What can a homeschooler expect in college? Ashley Joiner, faculty member at Bob Jones University, explores that transition and shares her findings with us.
While I was packing for my freshman year of college, it hit me. Looking up at my shelf of schoolbooks, I thought, "Your high school education is over. You’re going to college, and there’s no more time to prepare. Now you’ll find out how good your homeschool education was."
A few years later when I had to choose a topic for a graduate project, I decided to investigate how homeschoolers transition to college. I interviewed current college students who were homeschooled from kindergarten or first grade through twelfth grade. The students spent thirty minutes to an hour telling me about their experiences when they came to college.
As I listened to these students, I found that most of their transition experiences were rooted in differences between their homeschool background and the college atmosphere.
Most of the students experienced a few surprises when they came to college. They were surprised by the amount of walking between classes, the size of the college, classroom practices (such as grading in class and using machine-gradable answer sheets), and the price of textbooks. Danielle (all names have been changed) said that she was "surprised by all of the people. You walk out of the classroom, into the hallway, and all these people are coming at you."

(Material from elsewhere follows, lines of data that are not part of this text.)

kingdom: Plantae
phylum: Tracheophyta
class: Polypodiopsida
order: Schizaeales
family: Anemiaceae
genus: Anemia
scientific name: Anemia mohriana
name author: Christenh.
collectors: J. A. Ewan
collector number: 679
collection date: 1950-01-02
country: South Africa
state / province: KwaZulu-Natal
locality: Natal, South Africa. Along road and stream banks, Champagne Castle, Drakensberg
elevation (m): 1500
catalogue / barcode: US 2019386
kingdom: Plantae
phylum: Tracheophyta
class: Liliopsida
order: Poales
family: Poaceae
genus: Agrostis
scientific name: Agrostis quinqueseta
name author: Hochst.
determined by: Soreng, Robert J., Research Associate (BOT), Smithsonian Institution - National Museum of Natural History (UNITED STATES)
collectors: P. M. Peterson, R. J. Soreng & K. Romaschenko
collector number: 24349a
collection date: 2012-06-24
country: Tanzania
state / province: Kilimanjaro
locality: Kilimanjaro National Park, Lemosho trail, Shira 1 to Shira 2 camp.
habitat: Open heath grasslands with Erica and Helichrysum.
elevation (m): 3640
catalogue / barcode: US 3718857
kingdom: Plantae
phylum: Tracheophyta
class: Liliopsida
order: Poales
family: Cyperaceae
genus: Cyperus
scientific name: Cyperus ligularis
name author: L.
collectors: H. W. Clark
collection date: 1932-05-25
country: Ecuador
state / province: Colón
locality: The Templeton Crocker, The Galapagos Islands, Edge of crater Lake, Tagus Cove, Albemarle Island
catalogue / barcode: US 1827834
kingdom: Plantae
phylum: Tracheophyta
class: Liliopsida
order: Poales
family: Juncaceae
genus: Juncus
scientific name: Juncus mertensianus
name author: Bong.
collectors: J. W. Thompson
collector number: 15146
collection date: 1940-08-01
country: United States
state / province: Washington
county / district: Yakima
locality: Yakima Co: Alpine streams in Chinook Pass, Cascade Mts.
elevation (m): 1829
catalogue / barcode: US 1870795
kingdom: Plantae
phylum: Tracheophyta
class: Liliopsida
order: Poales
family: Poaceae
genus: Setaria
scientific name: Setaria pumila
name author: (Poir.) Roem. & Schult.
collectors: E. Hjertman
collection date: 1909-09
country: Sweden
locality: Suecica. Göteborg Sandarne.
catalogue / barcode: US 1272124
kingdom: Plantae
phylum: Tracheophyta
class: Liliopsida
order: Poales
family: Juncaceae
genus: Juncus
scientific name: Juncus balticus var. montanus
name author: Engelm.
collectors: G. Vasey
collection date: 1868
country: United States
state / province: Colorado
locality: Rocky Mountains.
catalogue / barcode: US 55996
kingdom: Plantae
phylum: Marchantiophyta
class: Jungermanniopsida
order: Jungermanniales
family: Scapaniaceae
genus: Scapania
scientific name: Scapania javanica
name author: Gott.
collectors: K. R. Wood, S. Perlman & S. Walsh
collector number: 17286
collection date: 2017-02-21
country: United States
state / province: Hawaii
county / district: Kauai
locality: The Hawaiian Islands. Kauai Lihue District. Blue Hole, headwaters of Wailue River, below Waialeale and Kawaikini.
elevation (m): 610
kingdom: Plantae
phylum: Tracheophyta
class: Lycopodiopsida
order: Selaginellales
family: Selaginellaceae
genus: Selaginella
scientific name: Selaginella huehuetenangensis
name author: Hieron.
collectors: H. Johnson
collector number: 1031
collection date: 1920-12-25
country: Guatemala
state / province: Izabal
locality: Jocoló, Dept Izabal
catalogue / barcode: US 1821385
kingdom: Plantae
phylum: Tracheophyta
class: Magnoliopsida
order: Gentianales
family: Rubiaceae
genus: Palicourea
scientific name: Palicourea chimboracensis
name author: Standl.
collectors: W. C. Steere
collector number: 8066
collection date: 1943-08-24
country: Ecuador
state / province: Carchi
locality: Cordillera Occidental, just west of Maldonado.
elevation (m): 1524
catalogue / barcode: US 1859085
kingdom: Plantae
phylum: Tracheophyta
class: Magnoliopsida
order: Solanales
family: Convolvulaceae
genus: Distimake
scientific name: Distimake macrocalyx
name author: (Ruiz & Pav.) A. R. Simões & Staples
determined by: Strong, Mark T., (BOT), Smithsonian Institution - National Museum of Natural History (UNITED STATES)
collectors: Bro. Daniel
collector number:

Because she was used to working independently during high school, Faith thought her college teachers would expect her to be even more independent. She was pleasantly surprised to find out that her teachers were willing to help her when she did not understand her assignments.
Most of the homeschoolers that I interviewed did have to make some adjustments when they came to college. Some students struggled with their new schedule. Instead of working at their own pace, they had to follow the teacher’s assignment sheet. Instead of working on English until they had finished that day’s assignment, they might attend class on Monday but not have time to do their English homework until Tuesday night. In homeschool most students could study right before taking a test, but in college they are required to take tests whether they are ready or not. Deadlines are rarely negotiable, so students must prioritize and give time to more important assignments. Prioritizing, a necessary college strategy, may be difficult for a homeschooler who was required to do all of the work no matter how long it took.
Students also had to adjust to having many different teachers. They experienced different teachers’ personalities and now had to learn what the different teachers required. A few students avoided interaction with their teachers. They did not want to ask or answer questions in class, and they would not visit their teachers’ offices even if they needed help. These students respected their teachers and did not want to take up their time. However, they found that interaction with their teachers was necessary for success in college. Students who struggled in this area needed lots of encouragement from family and friends to approach their teachers for help.
When it came to academics, many homeschoolers found that history class was easy for them because they were used to learning on their own from books. Having a teacher explain things made college history even easier for them. A few students had difficulty with their English research paper and wished they had done more writing in high school. Some students observed that they were independent learners because they were homeschooled. They were used to getting work done on their own, so they adapted quickly to college classes.
Extracurricular activities in high school were important in preparing students for college. Several students mentioned jobs, sports teams, and homeschool groups. These things helped them learn how to interact socially. They encouraged other homeschoolers to interact with many different people during high school because they will be forced to do so when they come to college. In general, students felt that homeschool prepared them well academically, and adequately (but not quite as well) socially.
Most homeschool graduates will face some surprises and adjustments when they come to college. In many cases these adjustments are a result of differences between the homeschool and higher education subcultures. Parents can lessen the "shock" by preparing their children for what is coming, and children usually appreciate that help. One homeschooler said, "I think I was ready because of the good stuff that my mom had been doing all along. I think I was ready because of all those years of encouraging learning and encouraging reading."
Ashley Joiner received her Master of Arts in Rhetoric and Public Address from Bob Jones University in May 2008.